TECHNOLOGICAL ADVANCEMENT IN FIGHT AGAINST CERVICAL CANCER
CERVICAL cancer is the second most common cancer among women in South Africa, after breast cancer and is often fatal.
In 2012, there were 5785 new cases of cervical cancer.
It occurs as a result of infection with the human papilloma virus (HPV). This virus is sexually transmitted and in South Africa, there are very high infection rates with HPV. Cervical cancer is a relatively unique cancer in that it has a long “precursor” or early phase, during which risk and abnormalities can be detected by screening.
If a positive screening test is left untreated, a woman is at high risk of developing cervical cancer over a five to 30 year period.
If cervical cancer is identified soon after an infection occurs, progression to invasive cancer of the cervix can be prevented. INTERVENTIONS
So what is the health system doing around cervical cancer? There are three main interventions.
Firstly and most importantly is prevention. In 2014, the National Department of Health introduced a new vaccine, the HPV vaccine, which is given to girls in grade 4 as part of the Integrated School Health Programme.
This vaccine is given to girls who are not yet sexually active to prevent infection with HPV and in the long term will have the effect of reducing the numbers of women who develop cervical cancer.
Another activity that is used to prevent cervical cancer is to promote awareness of how the cancer occurs and to encourage prevention of getting HPV infection through safe sex practices and dual protection (regular use of condoms plus other methods of contraception).
Secondly there is early detection and treatment of what is called “cervical pre-cancer”, when the cells in the cervix are not yet fully malignant but well on their way to being so.
South Africa has a policy that makes provision for all women over the age of 30 years to have three free cervical cancer screening tests. Ideally these are done at ten year intervals in the public health sector at ages thirty, forty and fifty.
Women who are HIV positive are more likely to develop cervical cancer and should have more frequent screening.
Organised cervical cancer screening for eligible women is the central element within the department’s cervical cancer secondary prevention strategy. If a woman is diagnosed as pre-cancerous she is referred for further testing and treatment.
The third intervention to provide timely treatment and palliative care for invasive cervical cancer that has spread beyond the cervix.
This requires referral to sophisticated cancer treatment in usually big referral hospitals where a range of treatments including surgery, radiotherapy and chemotherapy are available. REVISED AND UPDATED CERVICAL CANCER POLICY AND GUIDELINES
The Department of Health has recently reviewed and updated its cervical cancer.
One of the principles is to ensure that the available resources are used optimally and that each woman in South Africa has a fair chance of receiving the benefits of prevention, screening and treatment according to her needs.
For example in line with the guidelines of the World Health Organisation, women living with HIV, women with other immunosuppressive conditions, sex workers, adolescents, and migrants all have special different needs and these are catered for in the policy.
The policy provides for the training of health staff to effectively screen, diagnose, manage and treat cervical pre-cancer and guidelines for referral to ensure continuity of care for women with positive screening test results.

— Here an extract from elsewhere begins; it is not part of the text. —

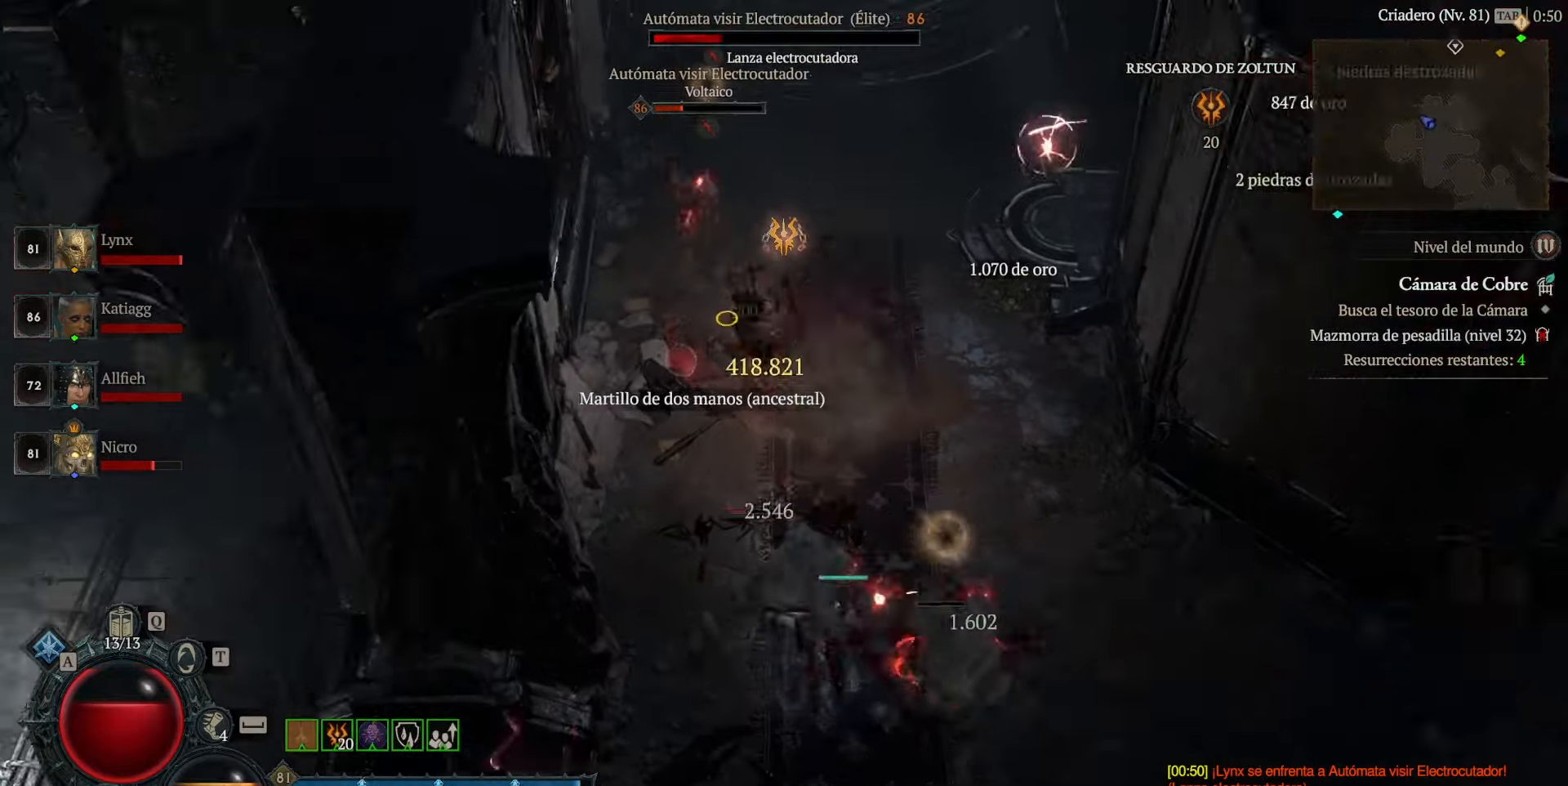
{"keys": [], "mouse": [], "events": [[120, "mouse_left", "up"], [200, "mouse_left", "down"], [320, "mouse_left", "up"], [400, "mouse_left", "down"], [520, "mouse_left", "up"]]}
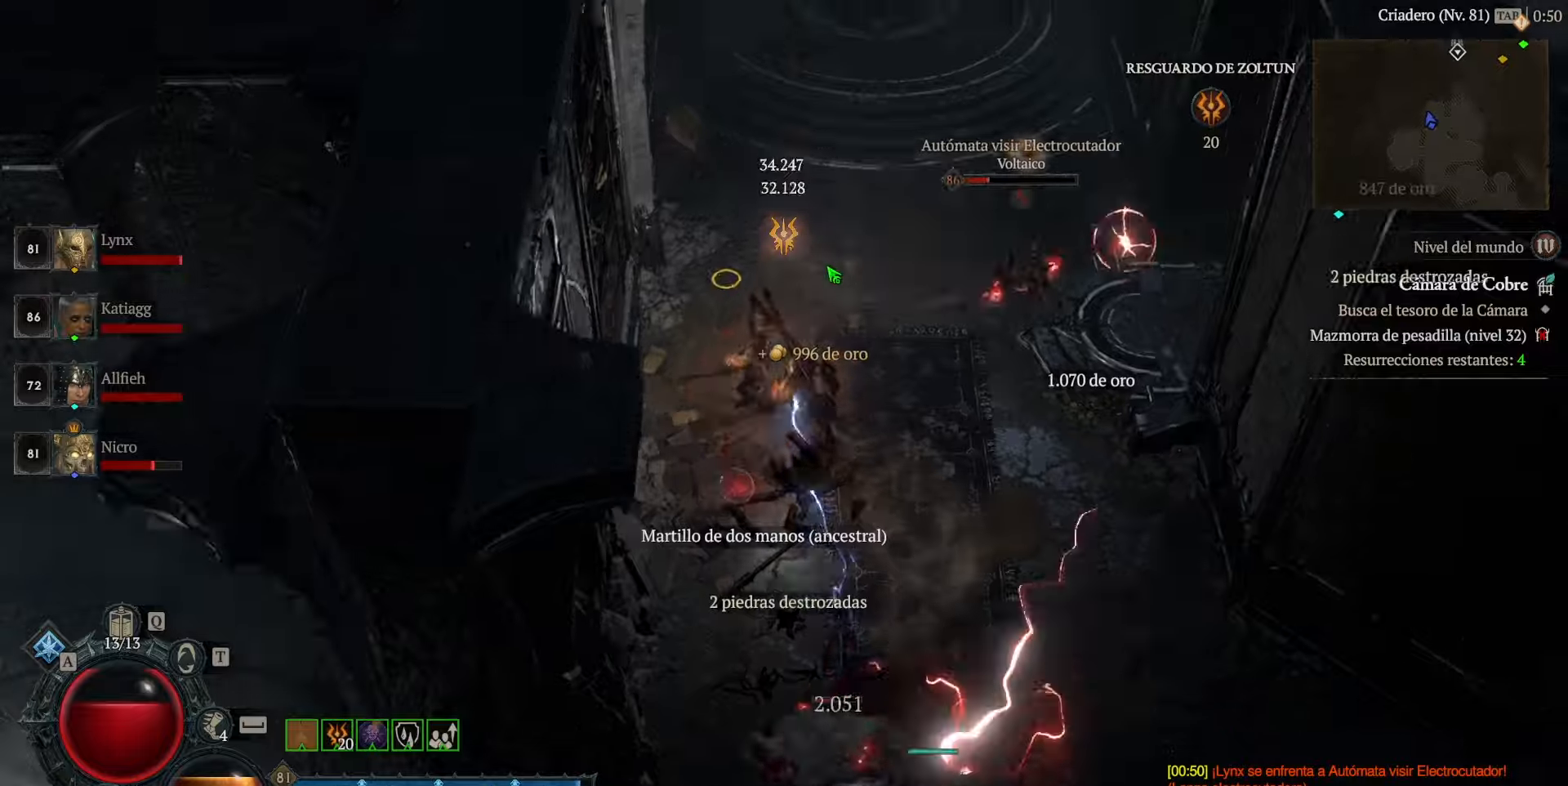
{"keys": [], "mouse": ["left"], "events": [[40, "mouse_left", "down"], [200, "mouse_left", "up"], [240, "mouse_left", "down"], [400, "mouse_left", "up"], [480, "mouse_left", "down"]]}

Finally it emphasises the importance of community mobilisation to encourage women to go to facilities for cervical screening tests.
It explains the role of civil society organisations and provides for a communication strategy to increase awareness of cervical cancer at the community level as well as increase demand for and utilisation of cervical cancer prevention and control services. FACTORS CONTRIBUTING TO HIGH CERVICAL CANCER
INCIDENCE IN SOUTH AFRICA The following factors contribute to high incidence rates, especially among black and HIV-positive women. These factors have therefore been taken into consideration in this revised policy: Socio economic status and place of residence (urban versus rural): Women who live in rural areas are disadvantaged regarding access to appropriate information and access to services. Even in some cases where a woman has access to a primary healthcare facility for screening, her referral to the next level of care is delayed due to poverty or financial challenges. Educational level: The default community messaging strategy is through written material. Furthermore the medium of communication is in English, which excludes most of the women living in rural areas, whose first language of communication is not English. Social arrangement of the family: Women in some communities are largely not decision makers in relation to health seeking patterns, especially for sexual and reproductive health issues, due to their economic reliance on their male partners. In other communities the decision to seek medical advice is made by the elderly woman in the family who may not be adequately informed. Access to services: The healthcare system in South Africa is still largely hospi-centric with a focus on curative care. In addition, the availability of specialised health care services in South Africa is not equitably distributed according the needs of the community. Thus there are areas where advanced services are available and accessible while other parts of the country only offer basic healthcare services. The situation is exacerbated by the severe shortage of specialists such as oncologists, radiation oncologists, appropriately trained surgical specialists and nurses trained in oncology. Healthcare worker skills: Weak health worker competencies attributable to inadequate training contributes to a delay in diagnosis and referral to the next level of care for definitive treatment. Stigma: Due to the stigma associated with cervical cancer, patients tend to delay seeking treatment early or even disclosing the condition.